» **WRITTEN TASK**:
Please rewrite the listing lines, starting at the line that has "family: Muscidae" and stopping after the line that has "order: Araneae", switching "phylum" to "division" and leaving everything else unchanged.

Data items
★ ★ ★ ★
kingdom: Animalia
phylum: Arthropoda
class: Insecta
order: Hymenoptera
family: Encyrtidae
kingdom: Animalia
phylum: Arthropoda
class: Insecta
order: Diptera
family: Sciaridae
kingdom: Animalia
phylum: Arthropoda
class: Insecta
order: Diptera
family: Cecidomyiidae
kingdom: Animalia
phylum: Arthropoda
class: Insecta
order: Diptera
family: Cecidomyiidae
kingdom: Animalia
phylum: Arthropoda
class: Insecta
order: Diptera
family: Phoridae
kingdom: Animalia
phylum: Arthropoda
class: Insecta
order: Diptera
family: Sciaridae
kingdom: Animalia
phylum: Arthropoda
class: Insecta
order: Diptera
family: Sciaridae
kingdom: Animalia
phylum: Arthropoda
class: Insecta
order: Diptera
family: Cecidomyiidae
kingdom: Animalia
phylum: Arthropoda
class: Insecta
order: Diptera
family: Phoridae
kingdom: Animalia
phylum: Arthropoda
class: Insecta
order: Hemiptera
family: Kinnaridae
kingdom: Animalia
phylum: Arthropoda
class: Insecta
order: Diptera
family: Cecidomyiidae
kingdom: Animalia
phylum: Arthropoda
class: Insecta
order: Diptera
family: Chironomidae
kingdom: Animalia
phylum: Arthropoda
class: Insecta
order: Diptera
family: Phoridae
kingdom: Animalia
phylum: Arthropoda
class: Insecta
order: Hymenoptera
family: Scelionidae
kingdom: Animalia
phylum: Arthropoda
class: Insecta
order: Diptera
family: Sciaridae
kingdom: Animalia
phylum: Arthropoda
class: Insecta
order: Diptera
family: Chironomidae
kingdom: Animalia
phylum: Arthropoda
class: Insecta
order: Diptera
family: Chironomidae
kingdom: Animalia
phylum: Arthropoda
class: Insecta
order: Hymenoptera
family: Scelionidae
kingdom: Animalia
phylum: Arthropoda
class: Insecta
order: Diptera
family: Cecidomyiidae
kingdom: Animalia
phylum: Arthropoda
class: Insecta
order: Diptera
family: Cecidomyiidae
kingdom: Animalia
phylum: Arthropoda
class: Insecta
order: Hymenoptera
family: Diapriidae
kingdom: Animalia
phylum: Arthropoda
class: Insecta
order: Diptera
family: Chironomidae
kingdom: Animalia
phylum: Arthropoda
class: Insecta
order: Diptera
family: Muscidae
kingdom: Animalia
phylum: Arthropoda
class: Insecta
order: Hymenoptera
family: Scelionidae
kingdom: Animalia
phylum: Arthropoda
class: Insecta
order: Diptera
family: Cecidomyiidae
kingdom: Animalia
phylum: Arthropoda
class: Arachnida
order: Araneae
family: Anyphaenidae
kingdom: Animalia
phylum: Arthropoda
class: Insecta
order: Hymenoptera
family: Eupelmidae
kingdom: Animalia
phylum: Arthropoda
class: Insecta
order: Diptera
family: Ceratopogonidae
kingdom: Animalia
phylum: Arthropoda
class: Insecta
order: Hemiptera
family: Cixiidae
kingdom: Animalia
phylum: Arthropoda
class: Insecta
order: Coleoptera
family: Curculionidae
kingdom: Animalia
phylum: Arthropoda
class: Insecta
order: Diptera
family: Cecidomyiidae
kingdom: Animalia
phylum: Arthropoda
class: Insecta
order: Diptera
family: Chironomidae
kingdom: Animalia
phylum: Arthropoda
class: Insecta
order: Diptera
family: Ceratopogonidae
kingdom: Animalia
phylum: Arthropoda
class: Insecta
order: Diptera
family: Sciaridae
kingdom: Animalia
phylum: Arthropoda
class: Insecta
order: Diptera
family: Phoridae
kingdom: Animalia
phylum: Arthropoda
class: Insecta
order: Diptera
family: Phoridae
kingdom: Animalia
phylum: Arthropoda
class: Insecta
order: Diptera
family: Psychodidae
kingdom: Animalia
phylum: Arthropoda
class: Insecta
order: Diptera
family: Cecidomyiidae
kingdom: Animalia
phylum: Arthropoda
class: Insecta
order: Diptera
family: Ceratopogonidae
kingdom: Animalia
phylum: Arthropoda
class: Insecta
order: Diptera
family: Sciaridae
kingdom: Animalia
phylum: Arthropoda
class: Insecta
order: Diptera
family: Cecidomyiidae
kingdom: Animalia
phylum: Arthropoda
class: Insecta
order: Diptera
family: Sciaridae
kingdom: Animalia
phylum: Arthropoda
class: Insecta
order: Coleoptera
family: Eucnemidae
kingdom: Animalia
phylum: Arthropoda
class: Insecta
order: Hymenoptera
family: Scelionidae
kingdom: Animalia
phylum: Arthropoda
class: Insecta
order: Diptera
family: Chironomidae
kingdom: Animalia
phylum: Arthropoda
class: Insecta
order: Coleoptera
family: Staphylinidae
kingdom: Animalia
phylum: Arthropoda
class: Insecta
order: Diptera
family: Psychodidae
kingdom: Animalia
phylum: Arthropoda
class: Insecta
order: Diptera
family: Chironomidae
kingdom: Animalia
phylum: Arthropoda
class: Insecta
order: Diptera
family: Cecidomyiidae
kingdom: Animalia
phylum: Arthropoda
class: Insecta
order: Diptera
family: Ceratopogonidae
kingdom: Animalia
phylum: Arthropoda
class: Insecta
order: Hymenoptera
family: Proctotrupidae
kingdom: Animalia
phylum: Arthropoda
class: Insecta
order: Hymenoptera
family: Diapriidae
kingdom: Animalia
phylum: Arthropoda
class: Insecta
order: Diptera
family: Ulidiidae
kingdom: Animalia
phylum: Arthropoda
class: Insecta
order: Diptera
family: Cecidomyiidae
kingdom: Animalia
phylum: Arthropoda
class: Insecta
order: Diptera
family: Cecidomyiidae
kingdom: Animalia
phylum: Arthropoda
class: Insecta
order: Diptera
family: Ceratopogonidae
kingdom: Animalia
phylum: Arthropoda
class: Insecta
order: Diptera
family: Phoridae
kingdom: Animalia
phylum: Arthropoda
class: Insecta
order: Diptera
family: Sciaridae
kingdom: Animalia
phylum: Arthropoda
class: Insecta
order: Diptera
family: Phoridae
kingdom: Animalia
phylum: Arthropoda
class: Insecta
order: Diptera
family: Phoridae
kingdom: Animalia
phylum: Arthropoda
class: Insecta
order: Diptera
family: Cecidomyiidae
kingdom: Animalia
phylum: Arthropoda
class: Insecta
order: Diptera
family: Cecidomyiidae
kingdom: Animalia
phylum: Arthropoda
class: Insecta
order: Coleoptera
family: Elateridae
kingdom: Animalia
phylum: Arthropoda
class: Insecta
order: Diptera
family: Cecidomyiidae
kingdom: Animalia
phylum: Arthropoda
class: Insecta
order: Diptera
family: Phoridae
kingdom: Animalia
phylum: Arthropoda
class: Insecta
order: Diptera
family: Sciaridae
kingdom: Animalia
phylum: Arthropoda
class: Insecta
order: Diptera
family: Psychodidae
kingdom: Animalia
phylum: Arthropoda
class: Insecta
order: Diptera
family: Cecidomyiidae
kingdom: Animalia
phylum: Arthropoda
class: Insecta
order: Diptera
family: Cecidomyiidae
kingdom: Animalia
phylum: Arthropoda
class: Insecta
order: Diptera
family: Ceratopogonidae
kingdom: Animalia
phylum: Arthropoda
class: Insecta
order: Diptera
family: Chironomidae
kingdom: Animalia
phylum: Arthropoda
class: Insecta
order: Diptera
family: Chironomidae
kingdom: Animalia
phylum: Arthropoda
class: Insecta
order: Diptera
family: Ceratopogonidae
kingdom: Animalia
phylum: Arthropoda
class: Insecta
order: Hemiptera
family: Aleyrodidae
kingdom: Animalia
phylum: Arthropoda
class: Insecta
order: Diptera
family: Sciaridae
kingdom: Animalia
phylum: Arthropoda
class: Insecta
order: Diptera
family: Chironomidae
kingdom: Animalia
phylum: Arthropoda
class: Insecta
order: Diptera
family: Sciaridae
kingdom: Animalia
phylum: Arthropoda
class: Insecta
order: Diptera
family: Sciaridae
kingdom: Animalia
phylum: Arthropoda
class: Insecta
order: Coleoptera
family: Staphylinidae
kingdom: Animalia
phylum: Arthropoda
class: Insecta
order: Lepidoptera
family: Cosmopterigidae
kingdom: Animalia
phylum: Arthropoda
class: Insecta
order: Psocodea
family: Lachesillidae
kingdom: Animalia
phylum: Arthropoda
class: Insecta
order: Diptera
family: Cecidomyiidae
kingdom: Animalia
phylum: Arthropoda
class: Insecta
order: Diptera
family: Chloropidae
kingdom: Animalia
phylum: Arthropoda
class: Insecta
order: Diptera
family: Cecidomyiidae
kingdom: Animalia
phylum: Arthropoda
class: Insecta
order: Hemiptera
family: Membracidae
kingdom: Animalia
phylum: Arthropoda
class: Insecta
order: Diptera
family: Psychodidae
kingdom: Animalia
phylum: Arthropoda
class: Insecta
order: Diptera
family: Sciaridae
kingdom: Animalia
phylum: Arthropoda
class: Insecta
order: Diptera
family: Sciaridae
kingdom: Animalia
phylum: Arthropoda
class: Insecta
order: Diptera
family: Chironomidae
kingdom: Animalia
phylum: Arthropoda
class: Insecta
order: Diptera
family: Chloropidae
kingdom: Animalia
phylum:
★ ★ ★ ★
» **WRITTEN ANSWER**:
family: Muscidae
kingdom: Animalia
division: Arthropoda
class: Insecta
order: Hymenoptera
family: Scelionidae
kingdom: Animalia
division: Arthropoda
class: Insecta
order: Diptera
family: Cecidomyiidae
kingdom: Animalia
division: Arthropoda
class: Arachnida
order: Araneae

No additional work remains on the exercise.